Les résultats du 1er tour ont confirmé ces tendances : François Mitterrand est arrivé en tête avec 43,2% des voix, Giscard d'Estaing arrive second avec 32,6% des voix et Jacques Chaban-Delmas s'est complètement effondré, ne recueillant que 15,1% des voix.
Le duel François Mitterrand et Valéry Giscard d'Estaing au deuxième tour de la présidentielle s'annonce serré. Dans les sondages, aucun des deux candidats ne se détache. A gauche, Mitterrand tente de s'attirer le soutien de quelques personnalités gaullistes pour récupérer quelques voix. A droite, la stratégie consiste à agiter l'épouvantail de la présence, en cas de victoire de la gauche, de ministres communistes au gouvernement. Le moment fort de la campagne du deuxième tour est le débat télévisé du 10 mai 1974. Ce débat, qui se tient pour la première fois lors d'une élection présidentielle et qui sera traditionnellement reproduit lors des élections suivantes, est suivi par 25 millions de téléspectateurs. Outre le débat d'idées, les deux candidats se sont échangés beaucoup de petites phrases cruelles, Giscard renvoyant Mitterrand à l'image d'un « homme du passé » (Giscard est 10 ans plus jeune) ou lui rappelant que sur les questions sociales, la gauche « n'a pas le monopole du coeur ». Même si ce débat a donné un léger avantage à Giscard d'Estaing, il est difficile d'estimer son réel impact dans les urnes.

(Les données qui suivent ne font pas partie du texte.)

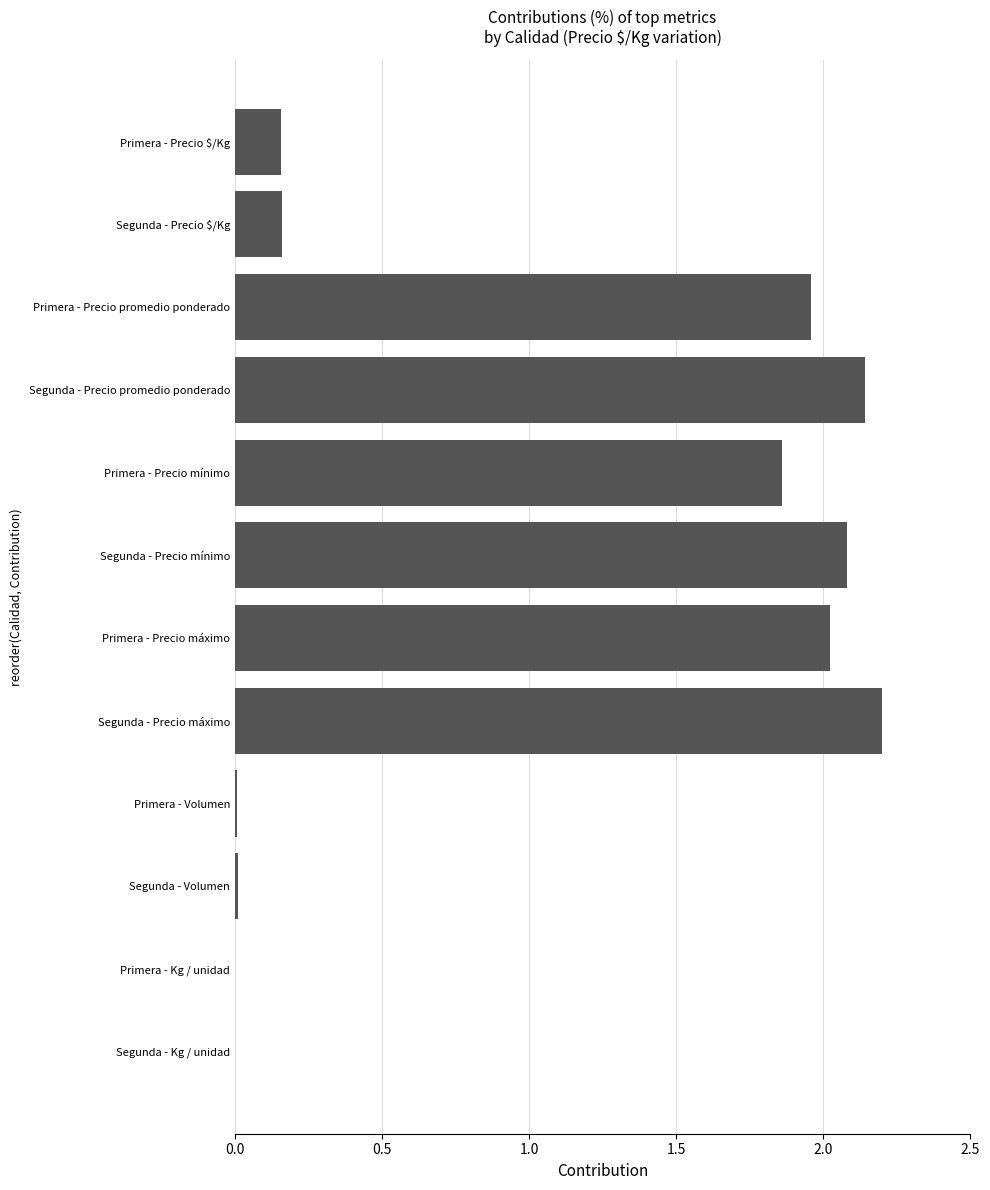

Which label corresponds to the largest value in the chart?

Segunda - Precio máximo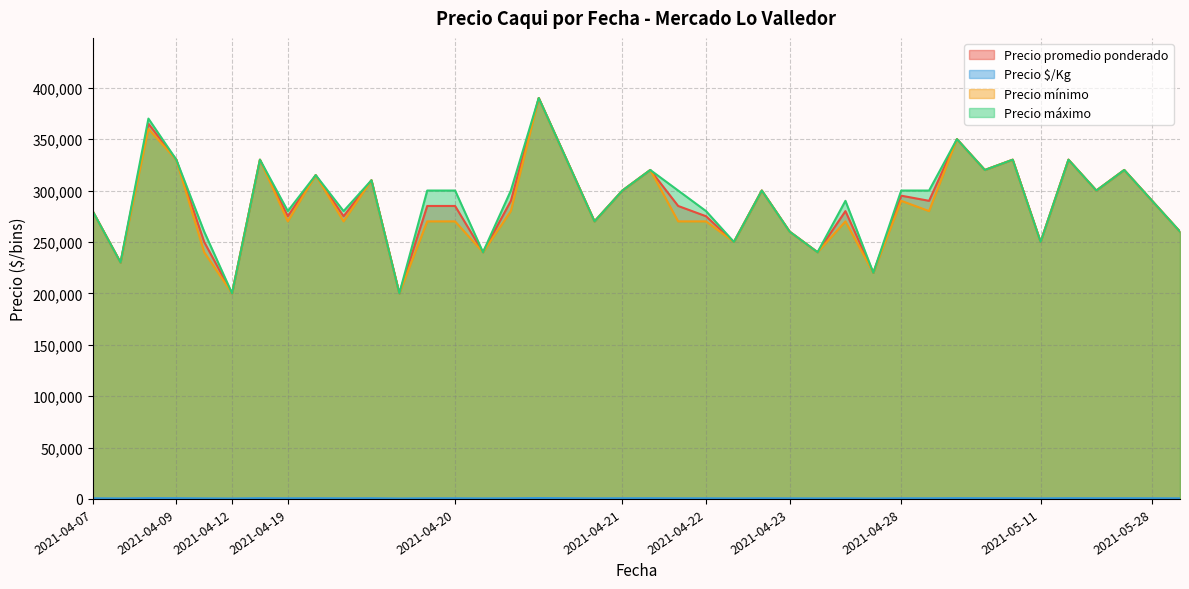

What is the sum of all Precio $/Kg values?

25586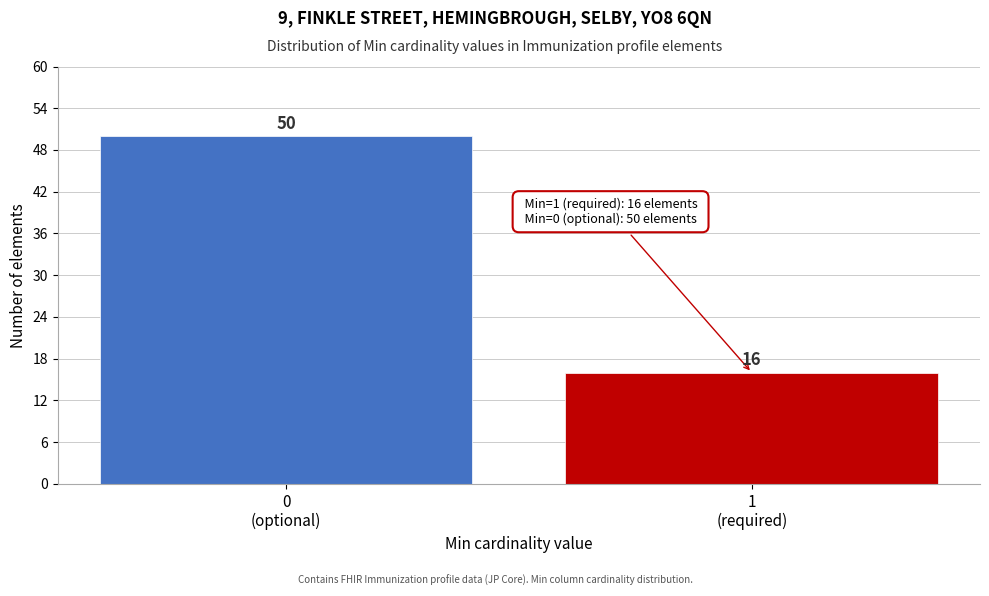

Reading left to right, transcribe all the data shown in this chart.

50	16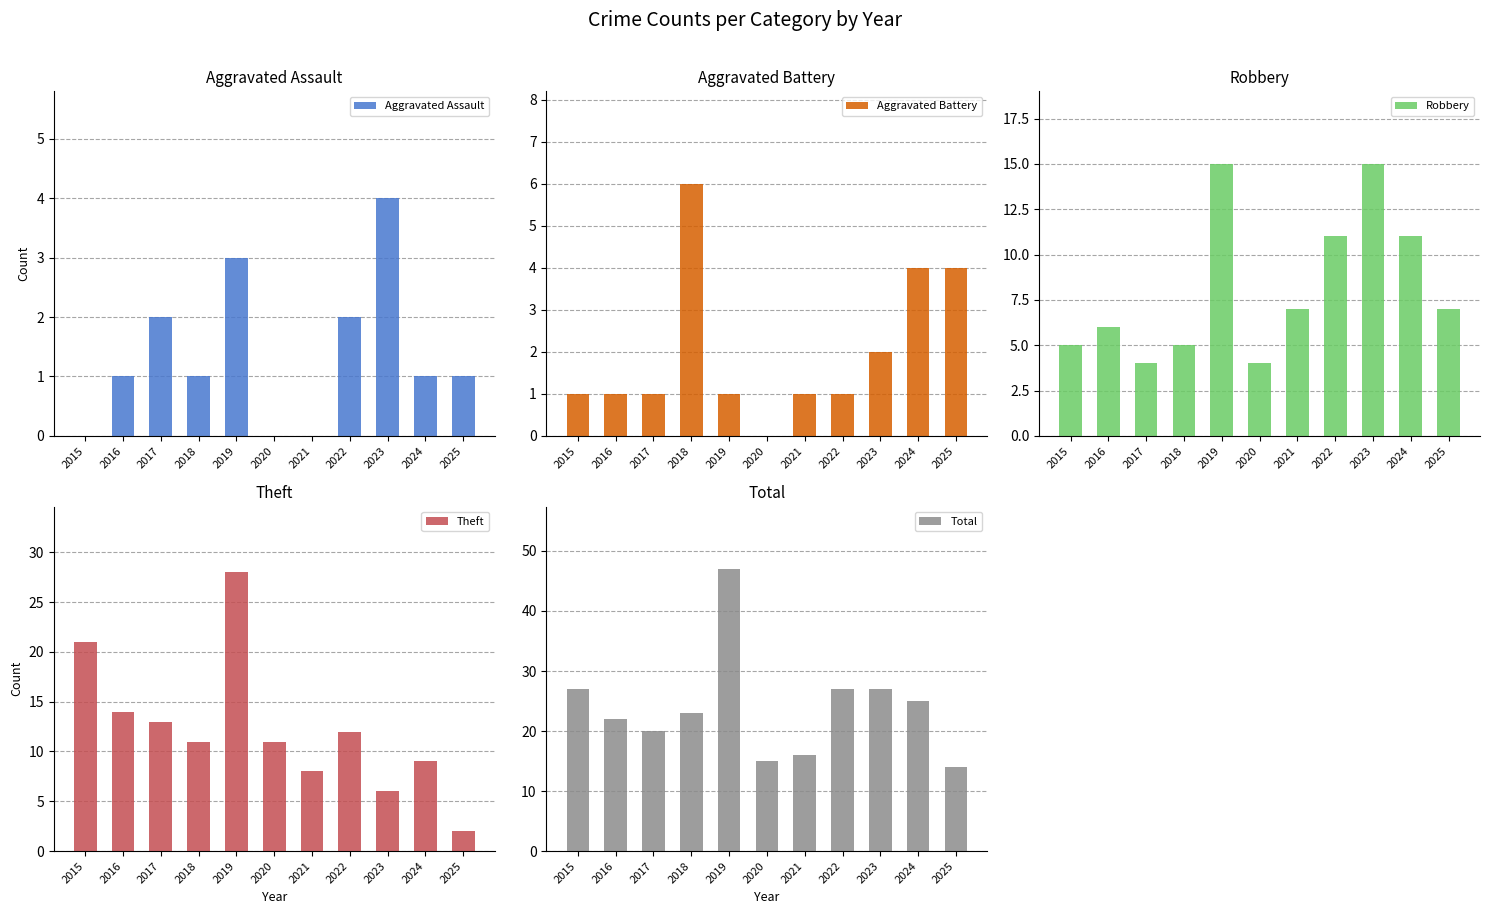

List the series in order of their peak value, lowest first.

Aggravated Assault, Aggravated Battery, Robbery, Theft, Total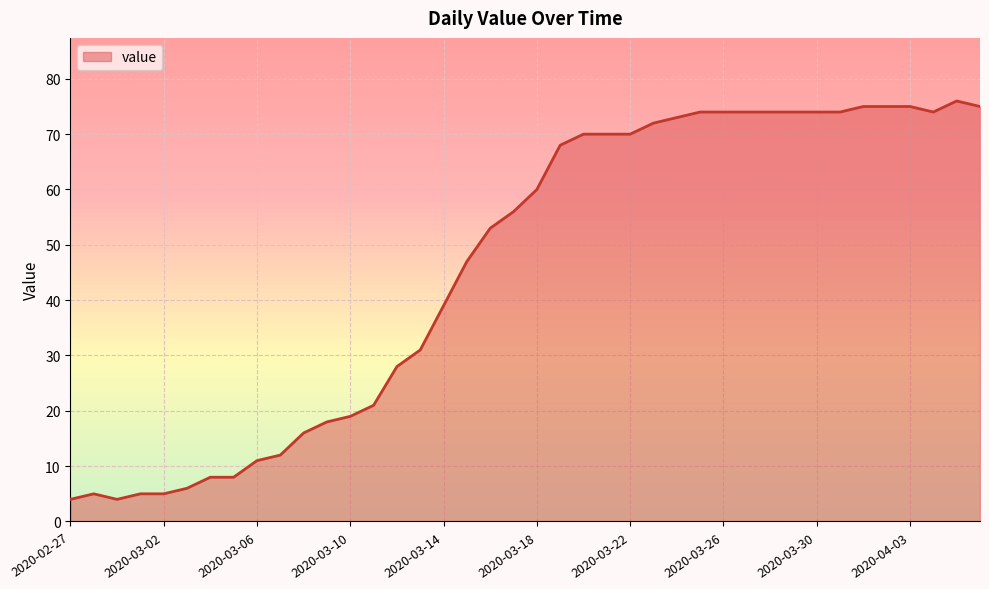

What is the smallest value displayed?

4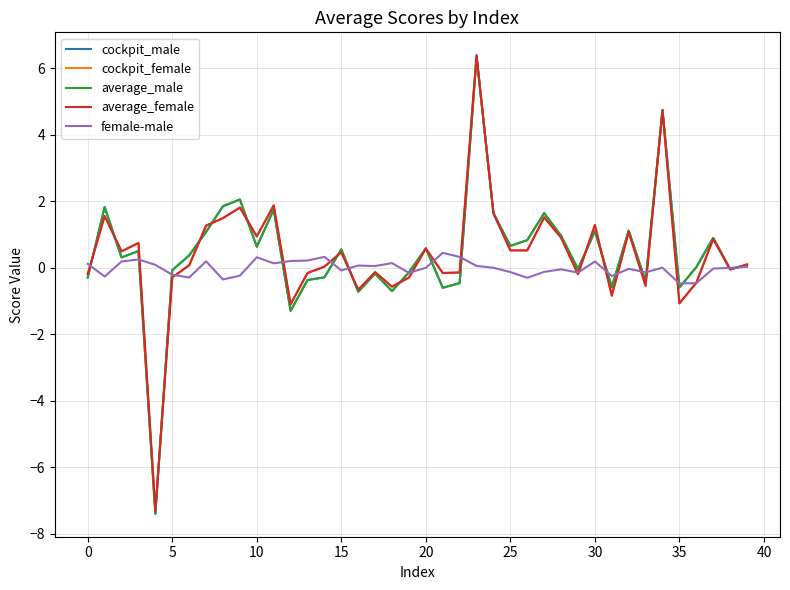

Which series has the widest spread of values?

average_male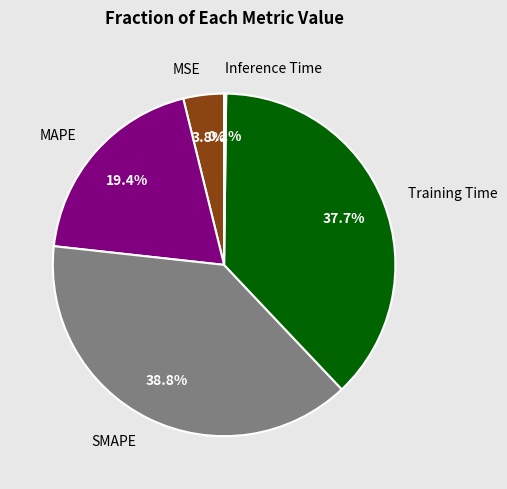

Which slice is the largest?

SMAPE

Les résultats du second tour ont été extrêmement serrés, Giscard l'emportant avec 50,8% des voix contre 49,2% pour Mitterrand. L'écart n'est donc que de 424 000 voix sur plus de 25 millions exprimées. En analysant le résultat du scrutin, il est difficile de dire précisément ce qui a fait la différence. Il semble que Giscard d'Estaing a bénéficié d'une forte mobilisation de l'opinion puisque les 2/3 des abstentionnistes du 1er tour qui sont allés voter au second tour, ont voté pour Giscard. Vraisembablement, Giscard doit son élection à la mobilisation de l'électorat gaulliste qui craignait la présence de ministres communistes en cas de victoire de François Mitterrand.